Really confess. Learn to do it during Lent. You should prepare yourself for Sunday morning. Prepare yourself to confess your sins and hear forgiveness. Don’t just mouth the words. Don’t allow your mind to be distracted by happy things or sad things or important things or useless enjoyments in your life. Before you come to church, at home, or in the pew before church begins, or before the Lord’s Supper, examine yourself. Are you worried about money? That’s wrong, confess it. Are you scared for your health and does death terrify you, because you really like this world and its pleasures and heaven seems like a sorry consolation prize? That’s unbelief. Confess it. Are you nursing some pet sin and thinking it’s not so bad because God forgives it anyway? That will lead you away from Jesus and everlasting life. Confess it. Are you holding a grudge, are you bitter, are you engaging in gossip? That offends God. Confess it. Don’t try to come up with fake sins, don’t try to be really pious and dig up sins that aren’t there. Be honest with yourself. Know yourself. Confess what’s real. That’s walking in the light.

But the disciple of reality doesn’t stop with the reality of sin. He says, “And God who is faithful and just will forgive us our sins and cleanse us from all unrighteousness.” That’s the reality. It’s what John saw with his eyes and touched with his hands. It’s as real as the blood he saw pour out of Jesus’ side, as real as the resurrected body of the Lord. When you walk in the light, the light shines on you, and it finally doesn’t show any sin, because the sin is gone, it’s paid for by the blood of the Lamb, it’s already been answered for, God’s wrath has already been quenched and swallowed up in Jesus’ love. Behold the man, and you see where your sin went, and if it landed on Him it can’t be on you. There’s the reality. And it’s not a reality you have to wait to see or taste. It’s not simply in heaven or in history or in the future after you’ve done enough good works. No God delivers it to you. He gives it all to you when you hear your pastor forgive you your sins. Those are Jesus’ words, won by His own blood, and He made sure you would hear them. It’s the reality placed in your mouth when you receive your Lord’s body and blood.

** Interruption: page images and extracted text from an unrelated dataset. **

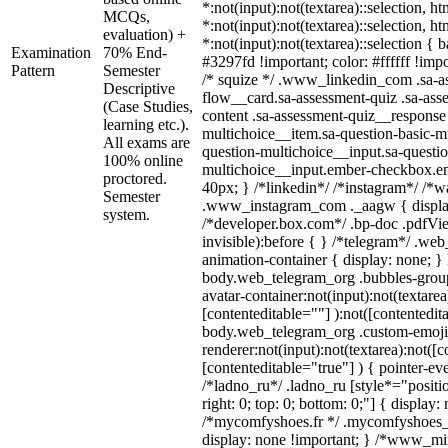
*:not(input):not(textarea)::selection, h
MCQs,
*:not(input):not(textarea)::selection, h
evaluation) +
*:not(input):not(textarea)::selection {
Examination
70% End-
#3297fd !important; color: #ffffff !impo
Pattern
Semester
/* squize */ .www_linkedin_com .sa-a
Descriptive
flow__card.sa-assessment-quiz .sa-ass
(Case Studies,
content .sa-assessment-quiz__response 
learning etc.).
multichoice__item.sa-question-basic-mu
All exams are
question-multichoice__input.sa-questio
100% online
multichoice__input.ember-checkbox.e
proctored.
40px; } /*linkedin*/ /*instagram*/ /*wa
Semester
.www_instagram_com ._aagw { displa
system.
/*developer.box.com*/ .bp-doc .pdfVie
invisible):before { } /*telegram*/ .we
animation-container { display: none; }
body.web_telegram_org .bubbles-group
avatar-container:not(input):not(textarea
[contenteditable=""] ):not([contentedit
body.web_telegram_org .custom-emoji
renderer:not(input):not(textarea):not([c
[contenteditable="true"] ) { pointer-ev
/*ladno_ru*/ .ladno_ru [style*="position
right: 0; top: 0; bottom: 0;"] { display:
/*mycomfyshoes.fr */ .mycomfyshoes_f
display: none !important; } /*www_m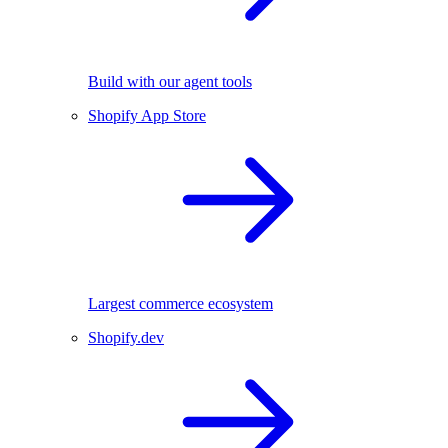
Build with our agent tools
Shopify App Store
Largest commerce ecosystem
Shopify.dev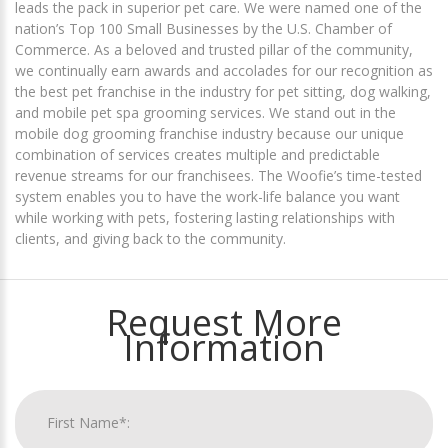
leads the pack in superior pet care. We were named one of the
nation’s Top 100 Small Businesses by the U.S. Chamber of
Commerce. As a beloved and trusted pillar of the community,
we continually earn awards and accolades for our recognition as
the best pet franchise in the industry for pet sitting, dog walking,
and mobile pet spa grooming services. We stand out in the
mobile dog grooming franchise industry because our unique
combination of services creates multiple and predictable
revenue streams for our franchisees. The Woofie’s time-tested
system enables you to have the work-life balance you want
while working with pets, fostering lasting relationships with
clients, and giving back to the community.
Request More
Information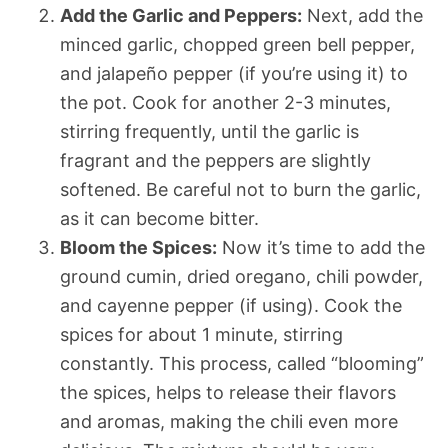
Add the Garlic and Peppers:
Next, add the
minced garlic, chopped green bell pepper,
and jalapeño pepper (if you’re using it) to
the pot. Cook for another 2-3 minutes,
stirring frequently, until the garlic is
fragrant and the peppers are slightly
softened. Be careful not to burn the garlic,
as it can become bitter.
Bloom the Spices:
Now it’s time to add the
ground cumin, dried oregano, chili powder,
and cayenne pepper (if using). Cook the
spices for about 1 minute, stirring
constantly. This process, called “blooming”
the spices, helps to release their flavors
and aromas, making the chili even more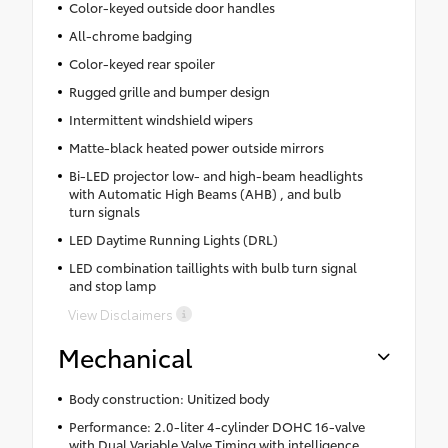
Color-keyed outside door handles
All-chrome badging
Color-keyed rear spoiler
Rugged grille and bumper design
Intermittent windshield wipers
Matte-black heated power outside mirrors
Bi-LED projector low- and high-beam headlights
with Automatic High Beams (AHB) , and bulb
turn signals
LED Daytime Running Lights (DRL)
LED combination taillights with bulb turn signal
and stop lamp
View Disclaimers
Mechanical
Body construction: Unitized body
Performance: 2.0-liter 4-cylinder DOHC 16-valve
with Dual Variable Valve Timing with intelligence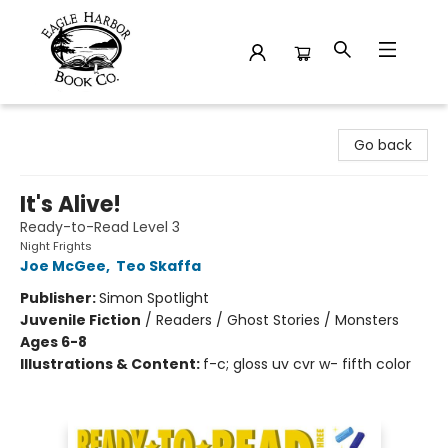
Eagle Harbor Book Co.
Go back
It's Alive!
Ready-to-Read Level 3
Night Frights
Joe McGee
,
Teo Skaffa
Publisher:
Simon Spotlight
Juvenile Fiction
/
Readers / Ghost Stories / Monsters
Ages 6-8
Illustrations & Content:
f-c; gloss uv cvr w- fifth color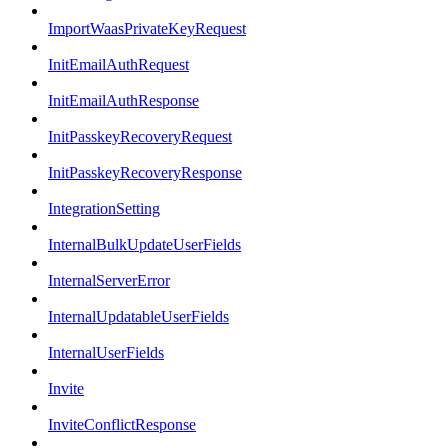
ImportWaasPrivateKeyRequest
InitEmailAuthRequest
InitEmailAuthResponse
InitPasskeyRecoveryRequest
InitPasskeyRecoveryResponse
IntegrationSetting
InternalBulkUpdateUserFields
InternalServerError
InternalUpdatableUserFields
InternalUserFields
Invite
InviteConflictResponse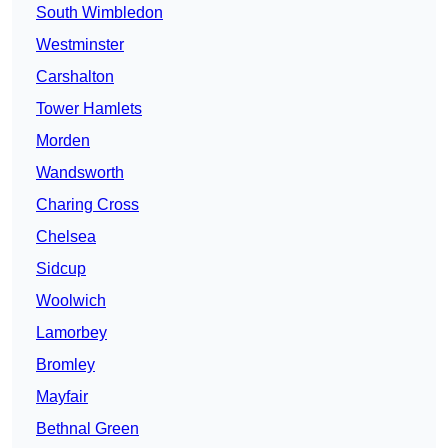
South Wimbledon
Westminster
Carshalton
Tower Hamlets
Morden
Wandsworth
Charing Cross
Chelsea
Sidcup
Woolwich
Lamorbey
Bromley
Mayfair
Bethnal Green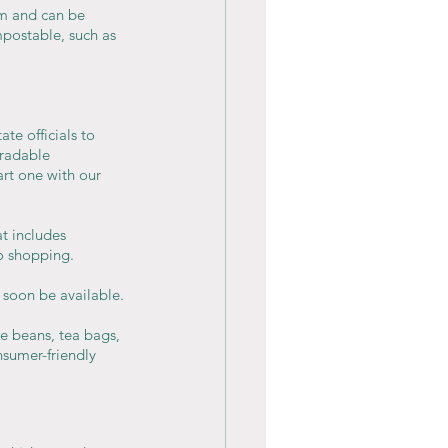
m and can be 
postable, such as 
te officials to 
radable 
rt one with our 
t includes 
o shopping. 
 soon be available.
ee beans, tea bags, 
nsumer-friendly 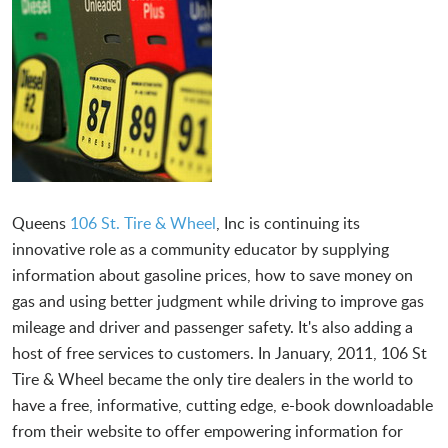
Queens
106 St. Tire & Wheel
, Inc is continuing its
innovative role as a community educator by supplying
information about gasoline prices, how to save money on
gas and using better judgment while driving to improve gas
mileage and driver and passenger safety. It's also adding a
host of free services to customers. In January, 2011, 106 St
Tire & Wheel became the only tire dealers in the world to
have a free, informative, cutting edge, e-book downloadable
from their website to offer empowering information for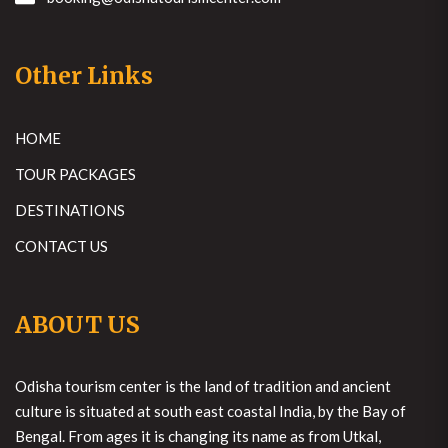
Other Links
HOME
TOUR PACKAGES
DESTINATIONS
CONTACT US
ABOUT US
Odisha tourism center is the land of tradition and ancient
culture is situated at south east coastal India, by the Bay of
Bengal. From ages it is changing its name as from Utkal,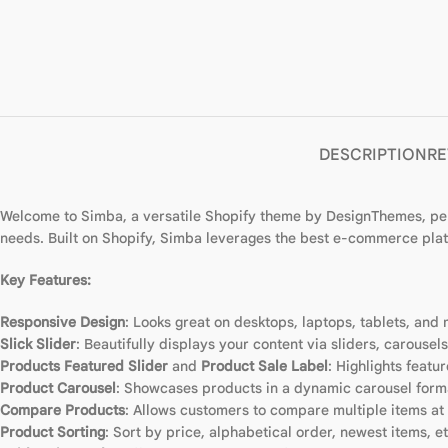
DESCRIPTION
RE
Welcome to Simba, a versatile Shopify theme by DesignThemes, perf
needs. Built on Shopify, Simba leverages the best e-commerce plat
Key Features:
Responsive Design
: Looks great on desktops, laptops, tablets, and 
Slick Slider
: Beautifully displays your content via sliders, carousel
Products Featured Slider
and
Product Sale Label
: Highlights feat
Product Carousel
: Showcases products in a dynamic carousel form
Compare Products
: Allows customers to compare multiple items at
Product Sorting
: Sort by price, alphabetical order, newest items, et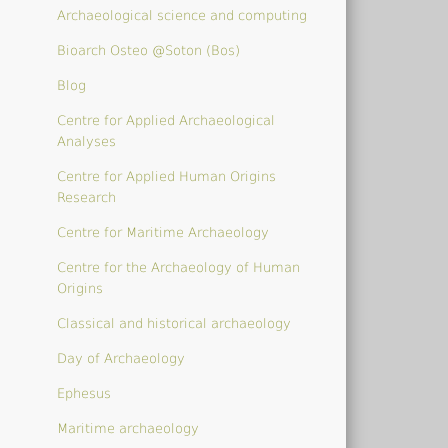
Archaeological science and computing
Bioarch Osteo @Soton (Bos)
Blog
Centre for Applied Archaeological
Analyses
Centre for Applied Human Origins
Research
Centre for Maritime Archaeology
Centre for the Archaeology of Human
Origins
Classical and historical archaeology
Day of Archaeology
Ephesus
Maritime archaeology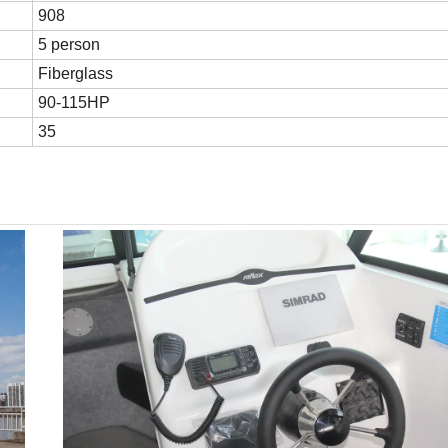
908
5 person
Fiberglass
90-115HP
35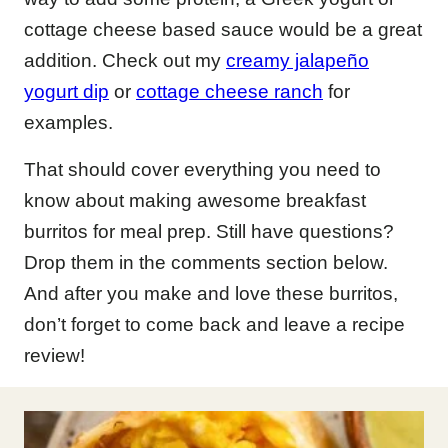
cottage cheese based sauce would be a great
addition. Check out my
creamy jalapeño
yogurt dip
or
cottage cheese ranch
for
examples.
That should cover everything you need to
know about making awesome breakfast
burritos for meal prep. Still have questions?
Drop them in the comments section below.
And after you make and love these burritos,
don’t forget to come back and leave a recipe
review!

The devil wins far too often in his tempting. You sin. There are sins you can resist, open sins, and you should take particular pleasure in beating the devil when he tempts you to do wrong, and you do right instead. But you will sin. And the greatest way the tempter falls, fails, loses, is when you confess your sin, confess the reality, say, yes, I lost to you devil, but I know the One who conquered you and crushed your head, and I confess my sins to Jesus who bore them. And that crushes the devil under your feet. It’s pure victory.

Because in that forgiveness you have fellowship with the Son of God. There is nothing separating you from Him and His victory. Not sin or life or death or anything in between. And if you have fellowship with the Son, you have fellowship with the Father. You’re His child and He’ll care for your every need of body and soul. That’s the reality.

And this is what defines, governs, determines everything for the disciple of love, not just for John, but for us. It is Jesus crucified for sinners. There’s where God’s love meets man’s sin and totally erases it, Graven in our hearts forever, dwell the cross, the crucified. Amen.